### [Extrait du texte]
****************

Maitre des Requêtes, ou Maitre des Requêtes de l’hotel du roi, (Jurisprud.) libellorum supplicum magister, & anciennement requestarum magister, est un magistrat ainsi appellé, parce qu’il rapporte au conseil du roi les requêtes qui y sont présentées.

Les magistrats prennent le titre de maîtres des requêtes ordinaires, parce qu’on en a créé en certains tems quelques-uns extraordinaires qui n’avoient point de gages : quelquefois ceux-ci y remplaçoient un ordinaire à sa mort ; quelquefois ils étoient sans fonctions.

Il est difficile de fixer l’époque de l’établissement des maîtres des requêtes ; leur origine se perd dans l’antiquité de la monarchie. Quelques auteurs les font remonter jusqu’au regne de Charlemagne, & l’on cite des capitulaires de ce prince, où se trouvent les termes de missi dominici ; dénomination qui ne peut s’appliquer qu’aux magistrats connus depuis sous le nom de maîtres des requêtes. Ce qu’il y a de certain, c’est qu’ils existoient long-tems avant que les parlemens fussent devenus sédentaires, & qu’ils étoient chargés des rois, des fonctions les plus augustes & les plus importantes.

Ces magistrats portoient autrefois le nom de poursuivans, ou de missi dominici, noms qui leur avoient été donnés par rapport à l’une de leurs principales fonctions.

En effet plusieurs d’entre eux étoient chargés de parcourir les provinces pour y écouter les plaintes des peuples, veiller à la conservation des domaines, à la perception & répartition des impôts ; avoir inspection sur les juges ordinaires, recevoir les requêtes qui leur étoient présentées ; les expédier le champ, quand elles ne portoient que sur des objets de peu de conséquence, & les renvoyer au roi lorsque l’importance de la matiere l’éxigeoit.

****************

### [Extrait de données]
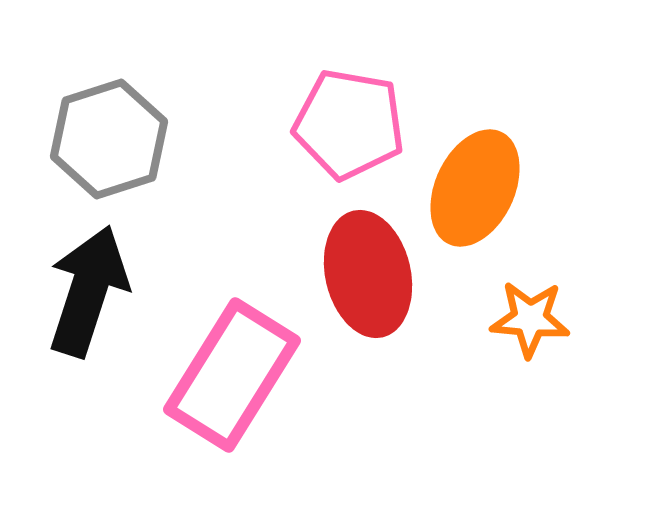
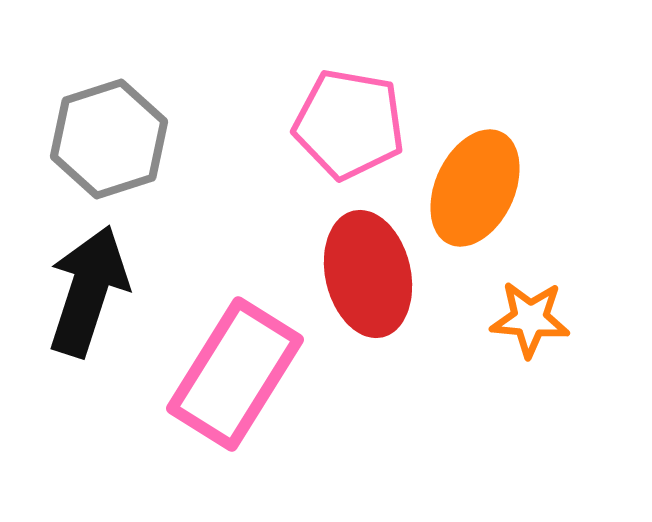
pink rectangle: moved 3 px right, 1 px up
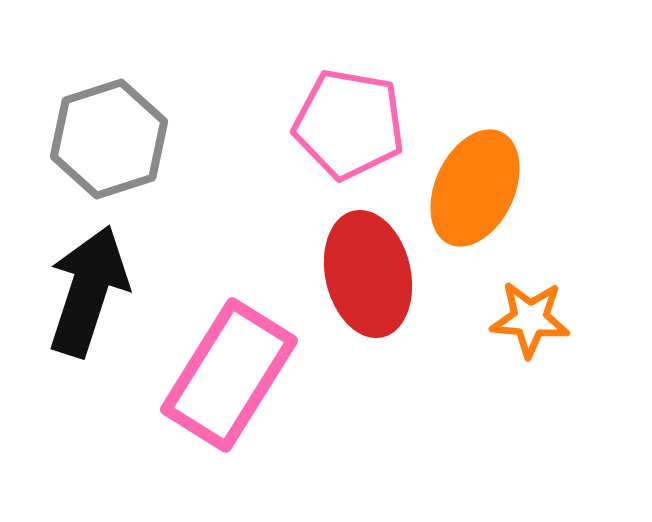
pink rectangle: moved 6 px left, 1 px down
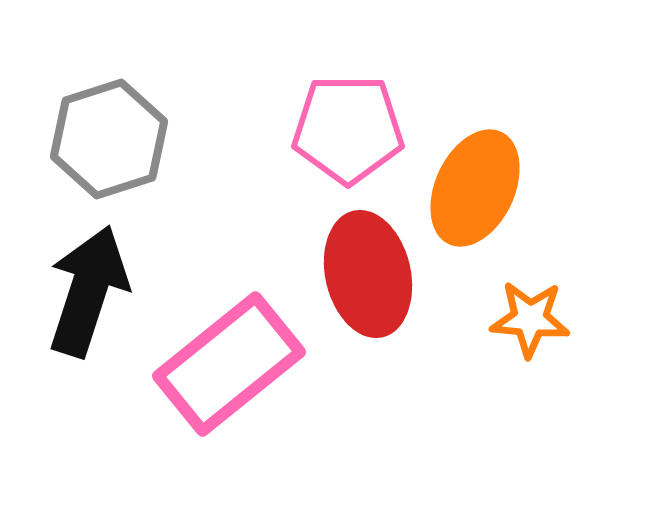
pink pentagon: moved 1 px left, 5 px down; rotated 10 degrees counterclockwise
pink rectangle: moved 11 px up; rotated 19 degrees clockwise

****************

### [Tâches à réaliser]
a - Énumérez toutes les fonctions que l'extrait sur les maîtres des requêtes attribue à ceux qui étaient chargés de parcourir les provinces.
b - D'après l'extrait sur les maîtres des requêtes, pourquoi ces magistrats portent-ils le titre de maîtres des requêtes « ordinaires » ?
Le listing n'est d'aucune utilité ici.

### [Résultats]
a -
- Écouter les plaintes des peuples
- Veiller à la conservation des domaines
- Veiller à la perception et à la répartition des impôts
- Avoir inspection sur les juges ordinaires
- Recevoir les requêtes qui leur étaient présentées
- Expédier ces requêtes quand elles ne portaient que sur des objets de peu de conséquence
- Les renvoyer au roi lorsque l'importance de la matière l'exigeait

b - À certaines époques, on a créé quelques maîtres des requêtes extraordinaires, qui n'avaient point de gages. Ceux-ci remplaçaient parfois un ordinaire à sa mort et restaient parfois sans fonctions.